At least some known gas turbine engine combustors operate with a fuel to air ratio in the mixer that is fuel-rich, wherein additional air is added through discrete dilution holes prior to the combustion gases exiting the combustor. However, poor mixing and hot spots may occur both at the dome, where the injected fuel must vaporize and mix prior to burning, and in the vicinity of the dilution holes, wherein additional air is added to the rich dome mixture. Other known gas turbine engines use dry-low-emissions (DLE) combustors that create fuel-lean mixtures in the mixer. Because the fuel-air mixture throughout the combustor is lean, DLE combustors typically do not have dilution holes.

In operation, combustion acoustics may limit the operational range of lean premixed gas turbine combustors. To facilitate reducing combustion acoustics, at least some known gas turbine engines utilize mismatched flame temperatures. However, mismatching the flame temperatures may result in increasing NOx emissions. Other known gas turbine engines use a variety of passive means to facilitate reducing the amplitude of the combustion acoustics. For example, at least one known gas turbine engine uses a plurality of quarter-wave acoustic damper tubes to reduce combustor acoustics. Quarter-wave damper tubes operate over a relatively narrow band of frequencies, and are fabricated in a plurality of lengths. To determine the optimum length of a damper tube, a time consuming process may be required. The process includes coupling a damper tube having a predetermined length to the gas turbine, and measuring the resultant combustor acoustics. The process must generally be repeated until the optimal damper tube length has been identified.

BRIEF SUMMARY OF THE INVENTION

In one aspect, a method for operating a gas turbine engine is provided. The method includes coupling an anti-resonant frequency system to a combustor including a premixer assembly and a plurality of damper tubes, and adjusting the anti-resonant frequency system until the anti-resonant frequency of the damper tubes is approximately equal to a resonant frequency of the combustor.

■ **TASKS TO PERFORM**:
1. Can you rewrite the paragraph of the combustor text that begins "In operation, combustion acoustics" as a shorter list that keeps its main facts?
2. Would you echo the combustor text from "BRIEF SUMMARY OF" to "of the combustor."?
3. According to the combustor text, why do DLE combustors typically not have dilution holes?

■ **EXTRACTED DATA**:
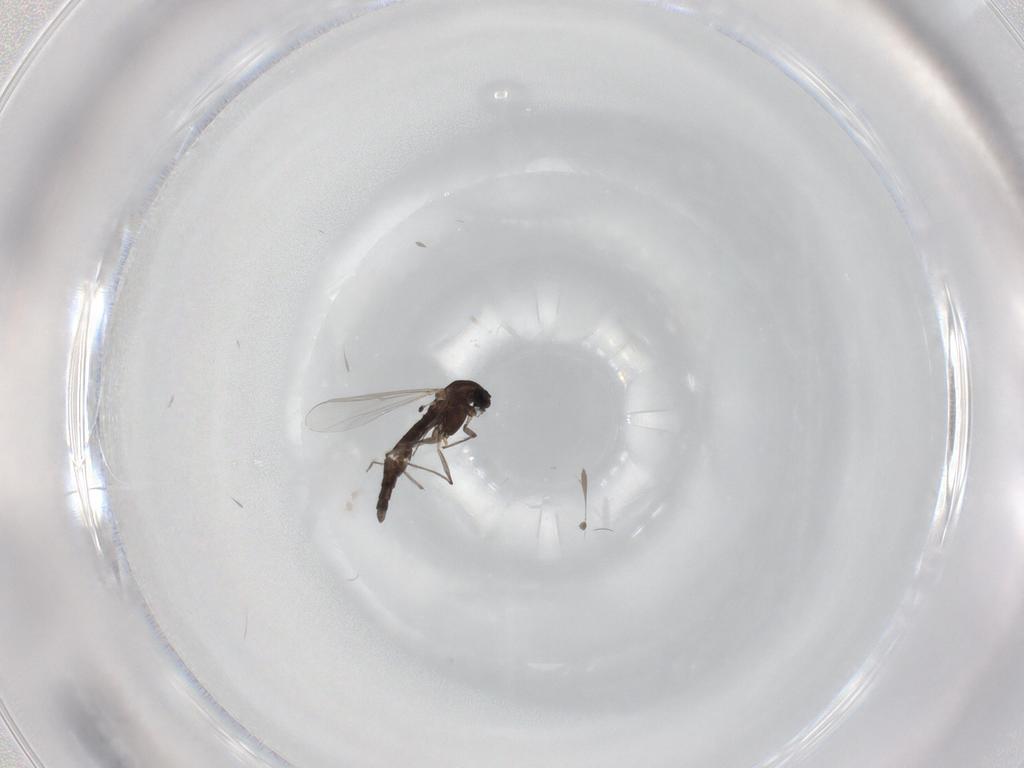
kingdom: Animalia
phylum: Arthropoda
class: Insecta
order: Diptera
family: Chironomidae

■ **WORKED ANSWERS**:
1.
- Combustion acoustics may limit the operational range of lean premixed gas turbine combustors.
- Some engines reduce these acoustics with mismatched flame temperatures, but this may increase NOx emissions.
- Other engines use passive means. One example is quarter-wave acoustic damper tubes.
- These tubes work over a relatively narrow band of frequencies and are made in a plurality of lengths.
- Finding the optimum tube length may take a time-consuming process. A tube of a predetermined length is coupled to the gas turbine and the resulting acoustics are measured. This is repeated until the optimal length is identified.

2.
BRIEF SUMMARY OF THE INVENTION

In one aspect, a method for operating a gas turbine engine is provided. The method includes coupling an anti-resonant frequency system to a combustor including a premixer assembly and a plurality of damper tubes, and adjusting the anti-resonant frequency system until the anti-resonant frequency of the damper tubes is approximately equal to a resonant frequency of the combustor.

3. The fuel-air mixture throughout the combustor is lean.